◆ TASK: Reproduce the lines below verbatim. Pictures are to be omitted.

◆ TASK MATERIAL:

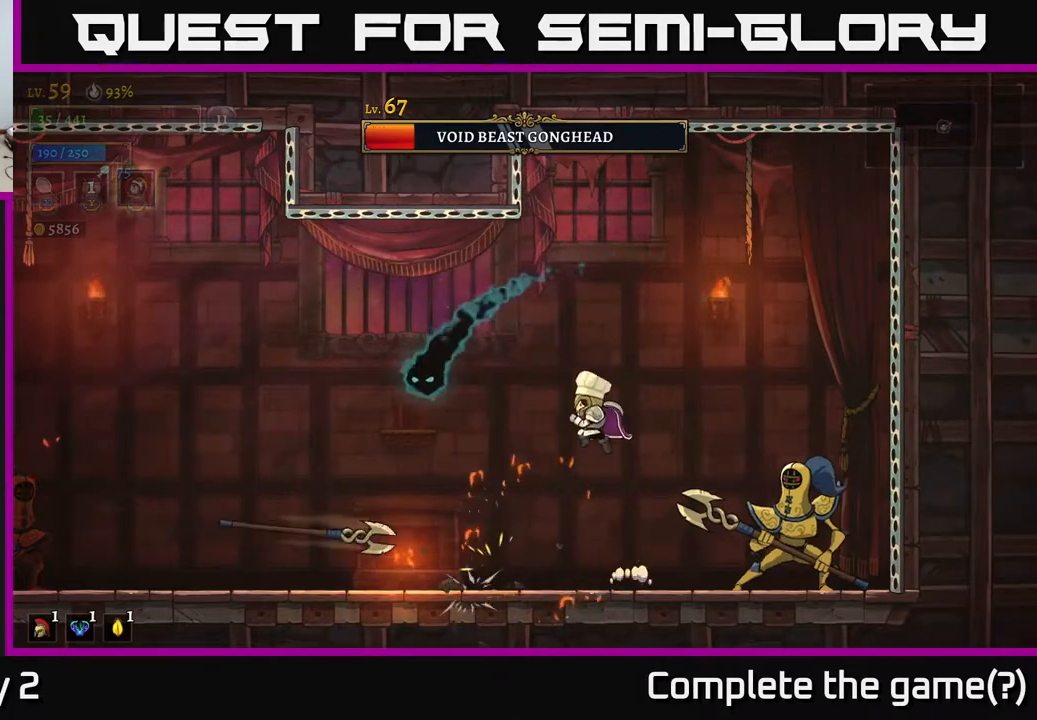
{"buttons": ["X"], "left_stick": "left", "right_stick": "center", "events": [[17, "left_stick", "up-right"], [100, "left_stick", "up-left"], [217, "left_stick", "left"], [300, "A", "up"], [467, "X", "down"]]}
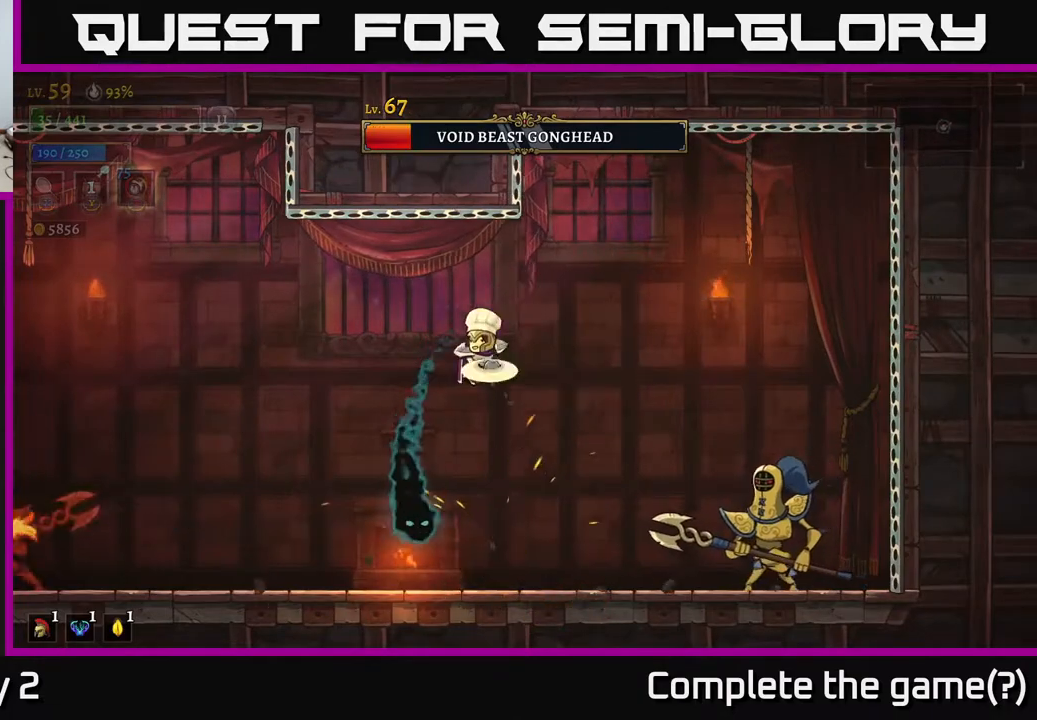
{"buttons": [], "left_stick": "right", "right_stick": "center", "events": [[67, "A", "down"], [117, "X", "up"], [133, "L2", "down"], [283, "A", "up"], [283, "L2", "up"], [483, "left_stick", "right"]]}
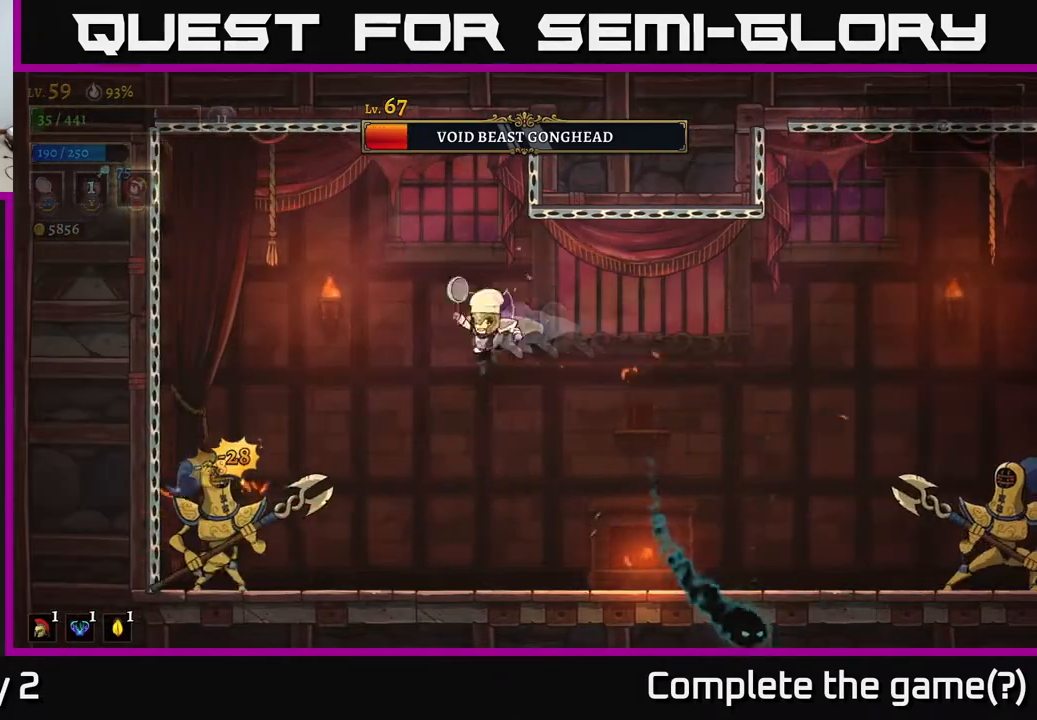
{"buttons": [], "left_stick": "left", "right_stick": "center", "events": [[167, "left_stick", "left"], [233, "X", "down"], [467, "X", "up"]]}
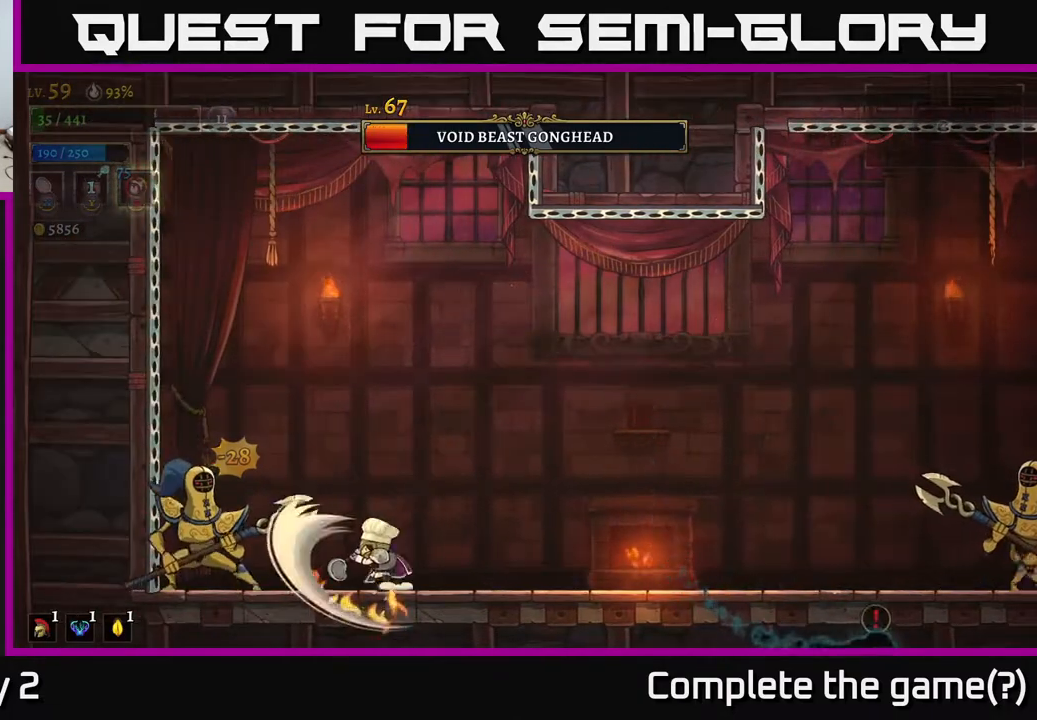
{"buttons": ["X"], "left_stick": "center", "right_stick": "center", "events": [[217, "left_stick", "center"], [317, "X", "down"]]}
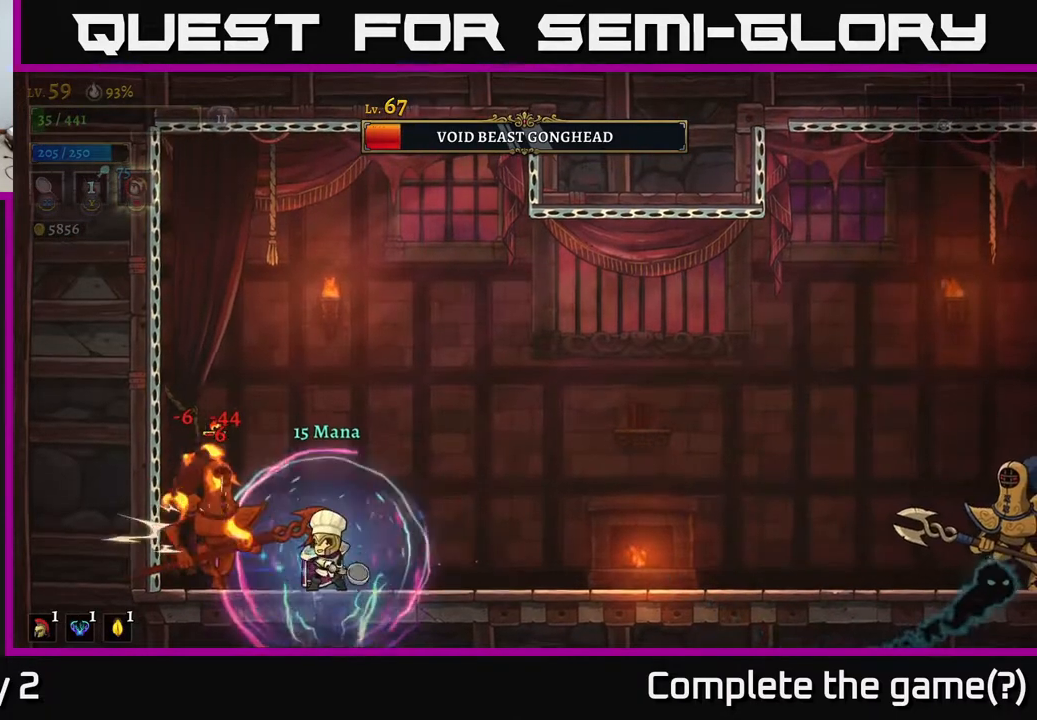
{"buttons": ["A"], "left_stick": "up-left", "right_stick": "center", "events": [[33, "X", "up"], [100, "left_stick", "right"], [483, "A", "down"], [483, "left_stick", "up-left"]]}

◆ RESULT OF THIS EXERCISE:
{"buttons": ["X"], "left_stick": "left", "right_stick": "center", "events": [[17, "left_stick", "up-right"], [100, "left_stick", "up-left"], [217, "left_stick", "left"], [300, "A", "up"], [467, "X", "down"]]}
{"buttons": [], "left_stick": "right", "right_stick": "center", "events": [[67, "A", "down"], [117, "X", "up"], [133, "L2", "down"], [283, "A", "up"], [283, "L2", "up"], [483, "left_stick", "right"]]}
{"buttons": [], "left_stick": "left", "right_stick": "center", "events": [[167, "left_stick", "left"], [233, "X", "down"], [467, "X", "up"]]}
{"buttons": ["X"], "left_stick": "center", "right_stick": "center", "events": [[217, "left_stick", "center"], [317, "X", "down"]]}
{"buttons": ["A"], "left_stick": "up-left", "right_stick": "center", "events": [[33, "X", "up"], [100, "left_stick", "right"], [483, "A", "down"], [483, "left_stick", "up-left"]]}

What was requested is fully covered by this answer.